DE OPGAVE:
Zet de tekst over het verzoek van de inspectie om een AstraZeneca-batch te blokkeren voort, te beginnen na de laatste zin.

GETOONDE TEKST:
###

Inspectie vroeg RIVM om levering van gevaarlijke AstraZeneca-batch te blokkeren, maar dat gebeurde niet (en dit was de reden)
In dit artikel:
Onderzoeker Cees van den Bos bracht via Wob‑documenten naar buiten dat de Nederlandse gezondheidsinspectie (IGJ) in maart 2021 het RIVM dringend verzocht om de levering en het gebruik van AstraZeneca‑batch ABV5300 te blokkeren. Reden waren twee gevallen in Oostenrijk: één gevaccineerde overleed kort na toediening, een ander lag in het ziekenhuis met een longembolie; een van hen kon zijn vaccinatie zelf niet meer beschrijven. De Oostenrijkse autoriteiten hadden de batch uit voorzorg geschorst.

###

GEGEVENSSET:
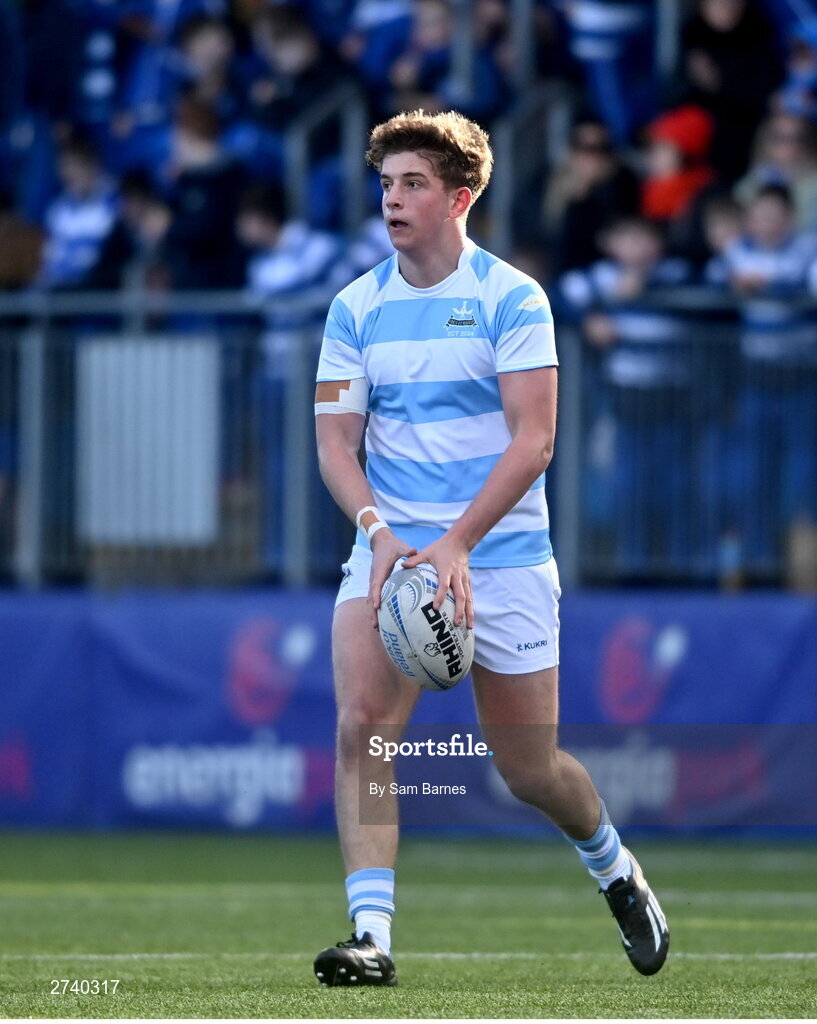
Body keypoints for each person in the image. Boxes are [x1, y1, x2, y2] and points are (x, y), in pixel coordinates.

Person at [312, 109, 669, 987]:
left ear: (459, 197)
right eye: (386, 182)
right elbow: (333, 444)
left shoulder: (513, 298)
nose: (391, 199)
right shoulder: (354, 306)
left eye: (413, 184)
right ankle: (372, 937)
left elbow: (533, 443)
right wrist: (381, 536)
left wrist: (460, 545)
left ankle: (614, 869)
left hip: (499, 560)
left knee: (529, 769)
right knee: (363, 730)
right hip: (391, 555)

###

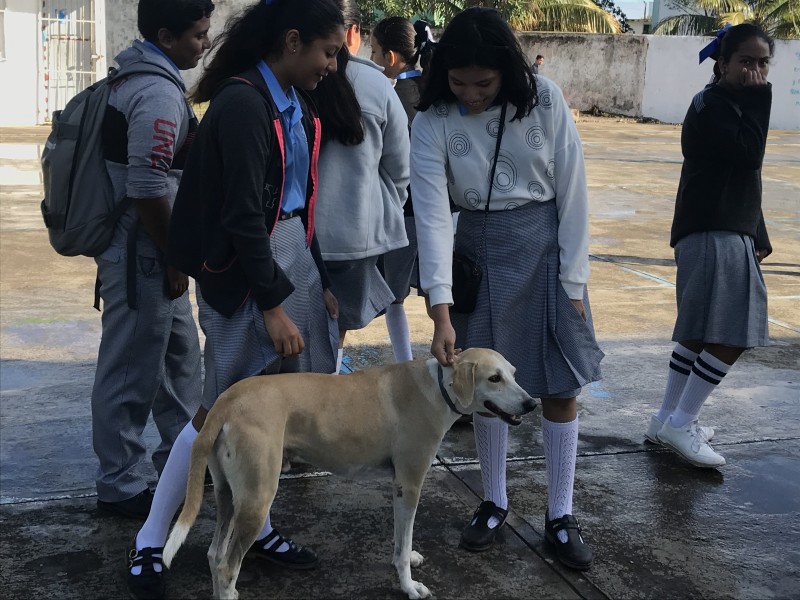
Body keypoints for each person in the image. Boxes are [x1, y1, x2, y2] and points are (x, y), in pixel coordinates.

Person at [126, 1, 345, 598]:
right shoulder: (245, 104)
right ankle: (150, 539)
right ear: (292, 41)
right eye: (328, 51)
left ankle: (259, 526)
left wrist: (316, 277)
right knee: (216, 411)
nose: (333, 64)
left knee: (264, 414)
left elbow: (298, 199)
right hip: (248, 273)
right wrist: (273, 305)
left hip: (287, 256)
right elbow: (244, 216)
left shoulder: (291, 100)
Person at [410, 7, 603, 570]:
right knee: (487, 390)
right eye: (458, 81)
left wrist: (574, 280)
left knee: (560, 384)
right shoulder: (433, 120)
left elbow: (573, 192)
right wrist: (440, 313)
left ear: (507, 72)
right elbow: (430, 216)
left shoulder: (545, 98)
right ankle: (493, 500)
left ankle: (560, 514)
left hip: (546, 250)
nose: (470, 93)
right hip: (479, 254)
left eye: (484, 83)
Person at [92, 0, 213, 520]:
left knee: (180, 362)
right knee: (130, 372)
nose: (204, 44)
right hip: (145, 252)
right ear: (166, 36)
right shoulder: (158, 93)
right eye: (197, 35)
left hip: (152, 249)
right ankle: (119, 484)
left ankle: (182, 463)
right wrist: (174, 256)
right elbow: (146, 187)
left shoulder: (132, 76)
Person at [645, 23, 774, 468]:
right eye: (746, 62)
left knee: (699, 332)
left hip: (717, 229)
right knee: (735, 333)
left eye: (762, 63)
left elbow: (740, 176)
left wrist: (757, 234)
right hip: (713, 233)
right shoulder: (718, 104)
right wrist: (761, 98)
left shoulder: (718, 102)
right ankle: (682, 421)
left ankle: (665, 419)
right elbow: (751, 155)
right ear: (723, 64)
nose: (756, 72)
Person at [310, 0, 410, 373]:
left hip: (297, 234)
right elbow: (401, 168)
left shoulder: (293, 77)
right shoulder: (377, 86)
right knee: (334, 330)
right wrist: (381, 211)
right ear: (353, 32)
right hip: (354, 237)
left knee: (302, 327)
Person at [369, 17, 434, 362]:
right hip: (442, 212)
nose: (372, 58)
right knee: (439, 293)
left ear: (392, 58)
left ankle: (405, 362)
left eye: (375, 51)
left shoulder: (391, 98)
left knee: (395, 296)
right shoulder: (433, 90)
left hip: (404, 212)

###

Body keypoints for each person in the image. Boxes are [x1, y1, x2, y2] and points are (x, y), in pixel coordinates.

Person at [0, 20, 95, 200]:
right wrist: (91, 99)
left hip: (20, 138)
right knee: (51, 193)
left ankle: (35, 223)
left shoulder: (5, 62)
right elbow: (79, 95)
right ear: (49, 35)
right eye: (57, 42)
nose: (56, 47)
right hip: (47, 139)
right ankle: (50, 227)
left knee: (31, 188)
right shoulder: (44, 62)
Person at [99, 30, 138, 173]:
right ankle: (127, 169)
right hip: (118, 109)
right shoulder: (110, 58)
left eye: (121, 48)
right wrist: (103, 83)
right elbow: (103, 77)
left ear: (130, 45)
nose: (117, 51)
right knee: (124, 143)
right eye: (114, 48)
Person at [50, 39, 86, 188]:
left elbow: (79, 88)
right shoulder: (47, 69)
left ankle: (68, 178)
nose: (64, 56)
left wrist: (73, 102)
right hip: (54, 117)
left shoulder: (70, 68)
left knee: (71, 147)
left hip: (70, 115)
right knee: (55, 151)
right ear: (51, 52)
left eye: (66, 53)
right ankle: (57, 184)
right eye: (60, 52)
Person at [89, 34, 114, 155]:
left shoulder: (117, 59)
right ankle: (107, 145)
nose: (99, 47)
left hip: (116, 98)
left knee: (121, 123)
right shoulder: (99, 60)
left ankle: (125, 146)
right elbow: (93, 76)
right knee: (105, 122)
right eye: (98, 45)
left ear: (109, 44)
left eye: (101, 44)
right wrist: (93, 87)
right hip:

###

ANTWOORD OP OPGAVE:
Het RIVM meldde in reactie dat er overleg was geweest met AstraZeneca, productmanagers en de programmadirectie, maar besloot de betreffende batches voorlopig niet uit circulatie te halen. Als motivatie gaf het instituut dat het weghalen van de vaccins onrust zou veroorzaken en het vertrouwen in het vaccinatieprogramma zou schaden. IGJ had juist verondersteld dat het RIVM de voorraad zou blokkeren.
De documenten tonen een spanningsveld tussen voorzorgsmaatregelen en communicatiebelangen tijdens de vroege vaccinatiecampagne. Enkele weken later legde Nederland het gebruik van AstraZeneca tijdelijk neer; enkele maanden daarna werd het vaccin definitief niet meer toegepast voor de bevolking.